Mensaje de las lecturas
· Primera lectura, 2ª Reyes 4, 42-44.
· Salmo responsorial: Salmos, 144. R.- Abres tu la mano, señor, y nos sacias.
· Segunda lectura, Efesios 4, 1-6.
· Evangelio, Juan 6, 1-15.
La actividad de Jesús, en torno del Lago de Galilea, no ofrecen muchas de las páginas más hermosas de toda la actividad misionera del maestro. Es el lugar donde comienza la misión de Jesús y donde llama a sus primeros discípulos, aquellos pescadores del mar de Tiberíades que desde entonces acompañaron al maestro.
En aquel lugar tan conocido y queridos para ellos es donde ocurre el pasaje del Evangelio de hoy. Se sitúa la acción en la primavera de Palestina, una época en la que como ocurre con nuestros campos, se llenaba de hierba las laderas de las orillas del Mar de Galilea, y hacía de aquel rincón, un auditorio confortable para sentarse a escuchar al maestro de Nazaret hablar del amor de Dios.
Oyendo sus enseñanzas, nos aparece una realidad que muchas veces nos acompaña en la vida de fe: Dios escribe derecho en los renglones torcidos de nuestra vida y de nuestra historia. Una situación de dificultad, de necesidad, aparece la oportunidad para glorificar al Señor.
Aunque al mismo tiempo, manifiesta el gran pecado en el que caemos tantas veces los creyentes: queremos mucho a Dios, pero a la hora de la verdad sólo confiamos en nuestras fuerzas, en todo lo que nosotros somos capaces de hacer. Y así nos va la mayoría de las veces, cuando vemos que no somos capaces de llegar a donde queríamos, porque hemos perdido el norte. Como decía san Ignacio: “haced todas las cosas como si dependiera de nosotros, pero sabiendo que siempre Dios está detrás de nuestra vida”.
¿Por qué digo esto? Por el milagro que nos relata el Evangelio de este domingo. A cualquiera de nosotros, y a los mismos discípulos nunca se nos hubiera ocurrido actuar como lo hizo el Señor. Nuestra manera de pensar es la de “doscientos denarios de pan no bastan para que a cada uno le toque un pedazo”, que con nuestras fuerzas podemos solucionarlo todo, que con el dinero podemos comprar la solución.

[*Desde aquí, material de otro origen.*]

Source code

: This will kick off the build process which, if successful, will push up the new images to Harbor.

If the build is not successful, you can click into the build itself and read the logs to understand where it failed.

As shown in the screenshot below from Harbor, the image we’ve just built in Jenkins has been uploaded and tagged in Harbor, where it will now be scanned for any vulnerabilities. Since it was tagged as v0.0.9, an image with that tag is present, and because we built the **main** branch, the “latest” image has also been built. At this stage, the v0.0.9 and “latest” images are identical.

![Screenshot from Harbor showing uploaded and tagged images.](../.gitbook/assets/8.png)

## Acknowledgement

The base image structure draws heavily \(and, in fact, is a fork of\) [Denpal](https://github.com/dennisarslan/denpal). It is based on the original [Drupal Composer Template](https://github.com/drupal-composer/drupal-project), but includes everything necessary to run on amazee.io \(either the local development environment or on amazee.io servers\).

Y de esta manera, se nos olvida el milagro del compartir, de poner a disposición de los demás lo poco que tenemos. Un poco de pan y un par de peces no dan de comer a 5.000 personas. Pero muchos pocos compartidos, el compartir todos nuestros pocos, dieron de comer a todos aquellos que ya habían llenado el corazón con el amor de Dios al escuchar a Jesús.
Pero con un elemento que siempre se nos muestra próximo a nuestra vida: hay un gran paralelismo entre la manera de actuar de Jesús y sus discípulos en este relato y el centro de nuestra vida de fe, con la celebración de la Eucaristía: el Señor nos reúne en torno a Él, y a través de sus discípulos se nos da para alimentar nuestra vida, para fortalecer nuestros pasos vacilantes, con el alimento de su Cuerpo.
Porque en cada misa actualizamos también esta “multiplicación de los panes”. Cristo, que se nos da como “Pan de Vida”, lo hace, sobretodo, para saciar el hambre de la Humanidad, de la Iglesia, de todo hombre. Porque celebrar la Eucaristía es siempre una invitación a vivir desde la propuesta de Cristo, aquella que nos invita a compartir más y mejor la fe, el amor, el pan, y también la riqueza del mundo.
Por eso a nosotros, como a sus discípulos entonces, nos queda la responsabilidad de poner de nuestra parte lo mejor que somos y tenemos, para poner en marcha esta dinámica salvadora. Porque también hoy la gente tiene hambre, y no sólo del pan material; hambre de palabra y de espíritu, de dignidad y derechos humanos, de cultura y desarrollo, de paz y justicia, de solidaridad. Haciéndolo en estas claves, haremos posible que se cumpla uno de los profundos deseos del Maestro: que este pan sea el pan de todos y que nos haga acercarnos al Padre, que nos da este pan para la vida eterna.
Hermosa invitación, que podemos recordar cuando nos acerquemos a comulgar en este día del Señor. Feliz y santo domingo para todos. Que Dios os bendiga.